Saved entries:
·····

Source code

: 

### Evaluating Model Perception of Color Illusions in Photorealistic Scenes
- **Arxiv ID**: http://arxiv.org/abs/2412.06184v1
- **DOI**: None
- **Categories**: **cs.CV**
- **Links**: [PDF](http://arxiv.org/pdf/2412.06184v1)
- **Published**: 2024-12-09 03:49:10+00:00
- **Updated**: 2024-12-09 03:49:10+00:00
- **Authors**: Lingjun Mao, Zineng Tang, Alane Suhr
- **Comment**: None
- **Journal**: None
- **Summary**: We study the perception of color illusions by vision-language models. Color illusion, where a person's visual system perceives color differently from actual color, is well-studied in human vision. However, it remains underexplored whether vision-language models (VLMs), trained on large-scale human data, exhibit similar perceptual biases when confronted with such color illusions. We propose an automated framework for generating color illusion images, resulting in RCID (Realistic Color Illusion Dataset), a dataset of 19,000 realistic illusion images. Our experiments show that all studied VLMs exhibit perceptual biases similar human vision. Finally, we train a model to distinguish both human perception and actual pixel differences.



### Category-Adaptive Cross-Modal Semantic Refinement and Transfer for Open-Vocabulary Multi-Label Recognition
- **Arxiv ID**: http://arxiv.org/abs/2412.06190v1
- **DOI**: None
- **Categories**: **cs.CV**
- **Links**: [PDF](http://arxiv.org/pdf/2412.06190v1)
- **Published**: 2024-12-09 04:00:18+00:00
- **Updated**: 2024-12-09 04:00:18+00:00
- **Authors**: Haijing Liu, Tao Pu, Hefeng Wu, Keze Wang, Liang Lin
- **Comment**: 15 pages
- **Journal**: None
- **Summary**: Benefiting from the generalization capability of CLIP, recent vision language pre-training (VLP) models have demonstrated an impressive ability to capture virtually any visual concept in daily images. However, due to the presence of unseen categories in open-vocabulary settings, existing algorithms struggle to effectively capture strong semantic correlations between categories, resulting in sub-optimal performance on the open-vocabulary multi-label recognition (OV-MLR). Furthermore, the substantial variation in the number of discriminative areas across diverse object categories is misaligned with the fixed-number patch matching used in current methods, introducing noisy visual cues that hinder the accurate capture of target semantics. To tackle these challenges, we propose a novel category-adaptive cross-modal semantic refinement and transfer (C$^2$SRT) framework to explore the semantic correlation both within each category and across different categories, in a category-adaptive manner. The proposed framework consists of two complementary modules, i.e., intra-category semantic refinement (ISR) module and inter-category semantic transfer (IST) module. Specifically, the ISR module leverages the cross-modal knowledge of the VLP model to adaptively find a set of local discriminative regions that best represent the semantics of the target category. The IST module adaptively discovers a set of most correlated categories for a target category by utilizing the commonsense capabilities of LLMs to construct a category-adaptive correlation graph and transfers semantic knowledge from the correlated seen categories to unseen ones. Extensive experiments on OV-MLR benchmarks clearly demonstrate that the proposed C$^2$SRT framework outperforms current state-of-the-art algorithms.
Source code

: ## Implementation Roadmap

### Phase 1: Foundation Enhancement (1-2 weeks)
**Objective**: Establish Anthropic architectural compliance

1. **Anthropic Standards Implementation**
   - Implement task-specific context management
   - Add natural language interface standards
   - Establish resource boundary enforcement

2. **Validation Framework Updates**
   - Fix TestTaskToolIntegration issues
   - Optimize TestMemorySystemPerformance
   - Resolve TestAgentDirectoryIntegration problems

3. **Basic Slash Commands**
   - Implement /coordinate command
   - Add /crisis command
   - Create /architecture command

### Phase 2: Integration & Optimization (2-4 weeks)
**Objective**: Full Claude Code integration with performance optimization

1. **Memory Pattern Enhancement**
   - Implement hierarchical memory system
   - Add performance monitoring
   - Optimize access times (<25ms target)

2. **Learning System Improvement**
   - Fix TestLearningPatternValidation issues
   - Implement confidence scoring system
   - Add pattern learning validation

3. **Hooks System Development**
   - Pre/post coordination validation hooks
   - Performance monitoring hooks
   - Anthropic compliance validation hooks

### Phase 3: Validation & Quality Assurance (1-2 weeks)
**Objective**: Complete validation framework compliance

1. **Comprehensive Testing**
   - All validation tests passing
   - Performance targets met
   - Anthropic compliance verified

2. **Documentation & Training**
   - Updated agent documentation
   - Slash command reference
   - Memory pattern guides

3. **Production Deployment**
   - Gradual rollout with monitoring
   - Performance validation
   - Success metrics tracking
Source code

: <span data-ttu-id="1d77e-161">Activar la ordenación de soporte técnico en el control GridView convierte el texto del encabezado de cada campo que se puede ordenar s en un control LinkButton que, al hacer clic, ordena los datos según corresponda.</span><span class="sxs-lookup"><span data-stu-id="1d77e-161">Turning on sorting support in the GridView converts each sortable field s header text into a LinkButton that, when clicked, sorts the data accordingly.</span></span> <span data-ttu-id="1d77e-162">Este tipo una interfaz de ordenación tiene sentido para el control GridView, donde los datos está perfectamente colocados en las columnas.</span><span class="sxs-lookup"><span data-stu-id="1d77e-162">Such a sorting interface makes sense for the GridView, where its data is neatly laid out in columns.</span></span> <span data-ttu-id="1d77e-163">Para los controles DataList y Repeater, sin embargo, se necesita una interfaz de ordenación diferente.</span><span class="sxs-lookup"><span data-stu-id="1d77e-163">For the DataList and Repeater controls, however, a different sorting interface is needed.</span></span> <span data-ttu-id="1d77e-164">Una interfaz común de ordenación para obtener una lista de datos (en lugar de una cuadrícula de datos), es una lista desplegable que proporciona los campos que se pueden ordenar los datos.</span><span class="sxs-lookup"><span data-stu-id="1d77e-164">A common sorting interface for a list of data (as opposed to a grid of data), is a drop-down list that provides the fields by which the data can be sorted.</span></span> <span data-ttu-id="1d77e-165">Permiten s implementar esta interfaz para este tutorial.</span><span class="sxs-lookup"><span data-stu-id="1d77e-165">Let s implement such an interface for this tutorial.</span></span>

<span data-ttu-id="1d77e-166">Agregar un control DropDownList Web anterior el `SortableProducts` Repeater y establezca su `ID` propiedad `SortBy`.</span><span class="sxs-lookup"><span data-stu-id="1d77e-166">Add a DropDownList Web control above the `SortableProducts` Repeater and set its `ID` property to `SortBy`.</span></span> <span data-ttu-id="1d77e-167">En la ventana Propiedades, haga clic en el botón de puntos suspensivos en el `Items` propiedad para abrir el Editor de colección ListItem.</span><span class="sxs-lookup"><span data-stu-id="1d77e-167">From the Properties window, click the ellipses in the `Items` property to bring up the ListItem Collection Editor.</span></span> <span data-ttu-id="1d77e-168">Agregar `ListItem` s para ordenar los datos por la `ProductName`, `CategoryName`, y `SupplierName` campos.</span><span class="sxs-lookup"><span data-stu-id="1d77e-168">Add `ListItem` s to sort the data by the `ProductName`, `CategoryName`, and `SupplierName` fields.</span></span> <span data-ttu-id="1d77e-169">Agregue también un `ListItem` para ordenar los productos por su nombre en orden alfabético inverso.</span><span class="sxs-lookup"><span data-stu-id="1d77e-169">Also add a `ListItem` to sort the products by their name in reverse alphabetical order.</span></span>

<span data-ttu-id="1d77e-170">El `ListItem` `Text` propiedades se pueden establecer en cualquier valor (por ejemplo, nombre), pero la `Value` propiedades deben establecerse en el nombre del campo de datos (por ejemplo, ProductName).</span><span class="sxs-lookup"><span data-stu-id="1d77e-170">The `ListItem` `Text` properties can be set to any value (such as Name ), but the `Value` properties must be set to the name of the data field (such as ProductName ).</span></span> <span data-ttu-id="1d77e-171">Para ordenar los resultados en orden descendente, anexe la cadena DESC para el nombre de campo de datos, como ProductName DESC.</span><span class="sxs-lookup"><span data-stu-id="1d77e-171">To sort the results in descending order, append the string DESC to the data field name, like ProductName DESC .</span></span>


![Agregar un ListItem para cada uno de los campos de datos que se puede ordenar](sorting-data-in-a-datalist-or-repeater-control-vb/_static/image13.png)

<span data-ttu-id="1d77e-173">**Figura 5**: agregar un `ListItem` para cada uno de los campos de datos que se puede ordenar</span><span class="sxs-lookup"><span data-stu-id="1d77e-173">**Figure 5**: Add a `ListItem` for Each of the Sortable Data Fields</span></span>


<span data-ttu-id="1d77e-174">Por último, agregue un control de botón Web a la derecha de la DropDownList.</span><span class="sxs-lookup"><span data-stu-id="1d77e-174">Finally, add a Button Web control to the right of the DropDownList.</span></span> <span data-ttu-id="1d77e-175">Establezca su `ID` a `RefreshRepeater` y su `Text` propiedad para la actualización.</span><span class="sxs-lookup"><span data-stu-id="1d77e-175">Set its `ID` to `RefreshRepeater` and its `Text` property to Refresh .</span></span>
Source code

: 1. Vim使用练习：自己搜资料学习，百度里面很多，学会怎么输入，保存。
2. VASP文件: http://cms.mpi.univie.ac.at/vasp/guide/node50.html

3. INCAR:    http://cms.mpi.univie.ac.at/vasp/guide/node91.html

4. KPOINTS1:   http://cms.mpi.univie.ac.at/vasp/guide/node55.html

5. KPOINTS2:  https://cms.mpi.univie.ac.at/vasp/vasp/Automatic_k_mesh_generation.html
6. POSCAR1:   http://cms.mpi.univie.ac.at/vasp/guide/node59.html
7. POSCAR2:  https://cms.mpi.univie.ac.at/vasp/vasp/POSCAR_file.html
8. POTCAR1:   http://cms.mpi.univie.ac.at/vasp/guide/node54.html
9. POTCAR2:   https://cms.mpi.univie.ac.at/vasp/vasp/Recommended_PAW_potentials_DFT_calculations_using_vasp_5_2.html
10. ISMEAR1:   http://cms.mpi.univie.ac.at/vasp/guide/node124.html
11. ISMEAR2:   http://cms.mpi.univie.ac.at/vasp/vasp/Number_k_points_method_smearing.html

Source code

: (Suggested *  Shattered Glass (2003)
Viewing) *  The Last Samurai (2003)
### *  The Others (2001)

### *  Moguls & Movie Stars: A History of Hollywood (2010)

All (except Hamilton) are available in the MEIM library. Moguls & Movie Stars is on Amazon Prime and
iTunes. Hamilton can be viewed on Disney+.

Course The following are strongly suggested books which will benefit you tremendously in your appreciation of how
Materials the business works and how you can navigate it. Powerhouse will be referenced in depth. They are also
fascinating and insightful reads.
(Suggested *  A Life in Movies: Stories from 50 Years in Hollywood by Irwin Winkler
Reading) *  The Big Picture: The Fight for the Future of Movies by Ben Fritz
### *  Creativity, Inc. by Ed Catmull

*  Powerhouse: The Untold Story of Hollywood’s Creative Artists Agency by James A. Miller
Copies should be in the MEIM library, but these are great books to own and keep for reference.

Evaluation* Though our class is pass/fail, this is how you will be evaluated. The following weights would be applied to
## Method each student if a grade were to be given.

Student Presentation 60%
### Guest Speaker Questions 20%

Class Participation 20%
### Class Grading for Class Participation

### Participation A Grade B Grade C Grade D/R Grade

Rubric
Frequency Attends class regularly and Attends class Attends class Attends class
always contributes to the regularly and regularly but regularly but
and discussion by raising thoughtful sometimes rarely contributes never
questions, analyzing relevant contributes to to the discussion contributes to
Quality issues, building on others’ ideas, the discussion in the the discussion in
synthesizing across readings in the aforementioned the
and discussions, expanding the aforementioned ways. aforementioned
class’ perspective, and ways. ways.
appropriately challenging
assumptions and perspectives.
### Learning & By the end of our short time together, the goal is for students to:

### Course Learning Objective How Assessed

·····

- _YOUR GOAL_: Could you retype exactly the lines above, starting at the line that contains "- **Links**: [PDF](http://arxiv.org/pdf/2412.06190v1)" and ending at the line that contains "## Implementation Roadmap", and nothing more?

- _RESULT_:
- **Links**: [PDF](http://arxiv.org/pdf/2412.06190v1)
- **Published**: 2024-12-09 04:00:18+00:00
- **Updated**: 2024-12-09 04:00:18+00:00
- **Authors**: Haijing Liu, Tao Pu, Hefeng Wu, Keze Wang, Liang Lin
- **Comment**: 15 pages
- **Journal**: None
- **Summary**: Benefiting from the generalization capability of CLIP, recent vision language pre-training (VLP) models have demonstrated an impressive ability to capture virtually any visual concept in daily images. However, due to the presence of unseen categories in open-vocabulary settings, existing algorithms struggle to effectively capture strong semantic correlations between categories, resulting in sub-optimal performance on the open-vocabulary multi-label recognition (OV-MLR). Furthermore, the substantial variation in the number of discriminative areas across diverse object categories is misaligned with the fixed-number patch matching used in current methods, introducing noisy visual cues that hinder the accurate capture of target semantics. To tackle these challenges, we propose a novel category-adaptive cross-modal semantic refinement and transfer (C$^2$SRT) framework to explore the semantic correlation both within each category and across different categories, in a category-adaptive manner. The proposed framework consists of two complementary modules, i.e., intra-category semantic refinement (ISR) module and inter-category semantic transfer (IST) module. Specifically, the ISR module leverages the cross-modal knowledge of the VLP model to adaptively find a set of local discriminative regions that best represent the semantics of the target category. The IST module adaptively discovers a set of most correlated categories for a target category by utilizing the commonsense capabilities of LLMs to construct a category-adaptive correlation graph and transfers semantic knowledge from the correlated seen categories to unseen ones. Extensive experiments on OV-MLR benchmarks clearly demonstrate that the proposed C$^2$SRT framework outperforms current state-of-the-art algorithms.
Source code

: ## Implementation Roadmap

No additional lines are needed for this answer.